Brief – Copy every line of text in the records below word for word, in the same order and with the same line breaks. Leave out the picture markers.
┌──
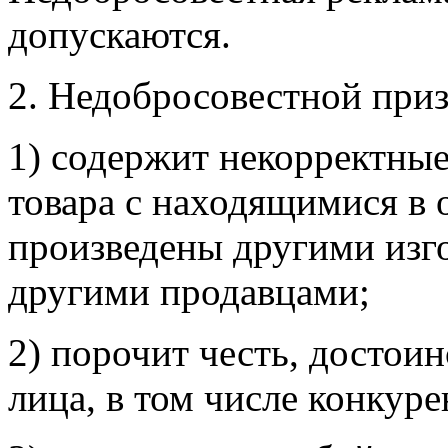
допускаются.
2. Недобросовестной приз
1) содержит некорректны
товара с находящимися в 
произведены другими изг
другими продавцами;
2) порочит честь, достои
лица, в том числе конкуре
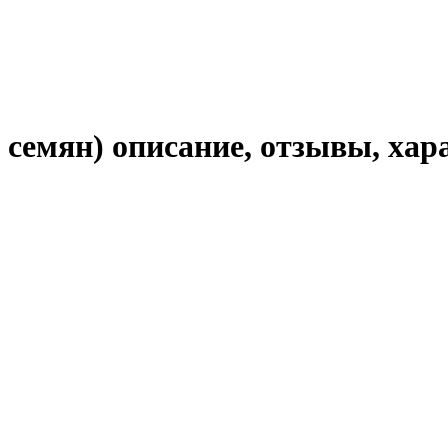
 семян) описание, отзывы, хар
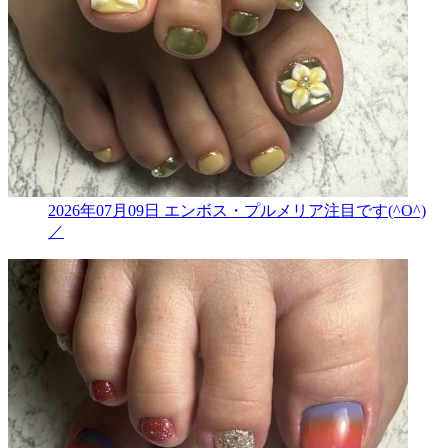
2026年07月09日
エンボス・プルメリア注目です(^O^)
／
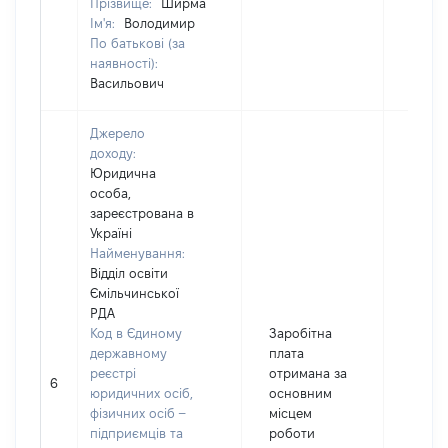
Прізвище:
Ширма
Ім'я:
Володимир
По батькові (за
наявності):
Васильович
Джерело
доходу:
Юридична
особа,
зареєстрована в
Україні
Найменування:
Відділ освіти
Ємільчинської
РДА
Код в Єдиному
Заробітна
державному
плата
реєстрі
отримана за
6
3408
юридичних осіб,
основним
фізичних осіб –
місцем
підприємців та
роботи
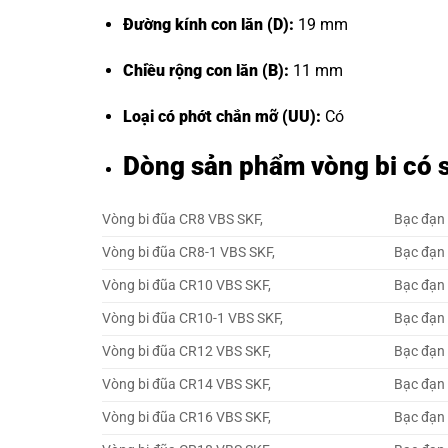
Đường kính con lăn (D):
19 mm
Chiều rộng con lăn (B):
11 mm
Loại có phớt chắn mỡ (UU):
Có
Dòng sản phẩm vòng bi có s
Vòng bi đũa CR8 VBS SKF,
Bạc đạn
Vòng bi đũa CR8-1 VBS SKF,
Bạc đạn
Vòng bi đũa CR10 VBS SKF,
Bạc đạn
Vòng bi đũa CR10-1 VBS SKF,
Bạc đạn
Vòng bi đũa CR12 VBS SKF,
Bạc đạn
Vòng bi đũa CR14 VBS SKF,
Bạc đạn
Vòng bi đũa CR16 VBS SKF,
Bạc đạn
└──
Written reply –
допускаются.
2. Недобросовестной приз
1) содержит некорректны
товара с находящимися в 
произведены другими изг
другими продавцами;
2) порочит честь, достои
лица, в том числе конкуре
 семян) описание, отзывы, хар
2026年07月09日
エンボス・プルメリア注目です(^O^)
／
Прізвище:
Ширма
Ім'я:
Володимир
По батькові (за
наявності):
Васильович
Джерело
доходу:
Юридична
особа,
зареєстрована в
Україні
Найменування:
Відділ освіти
Ємільчинської
РДА
Код в Єдиному
Заробітна
державному
плата
реєстрі
отримана за
6
3408
юридичних осіб,
основним
фізичних осіб –
місцем
підприємців та
роботи
Đường kính con lăn (D):
19 mm
Chiều rộng con lăn (B):
11 mm
Loại có phớt chắn mỡ (UU):
Có
Dòng sản phẩm vòng bi có s
Vòng bi đũa CR8 VBS SKF,
Bạc đạn
Vòng bi đũa CR8-1 VBS SKF,
Bạc đạn
Vòng bi đũa CR10 VBS SKF,
Bạc đạn
Vòng bi đũa CR10-1 VBS SKF,
Bạc đạn
Vòng bi đũa CR12 VBS SKF,
Bạc đạn
Vòng bi đũa CR14 VBS SKF,
Bạc đạn
Vòng bi đũa CR16 VBS SKF,
Bạc đạn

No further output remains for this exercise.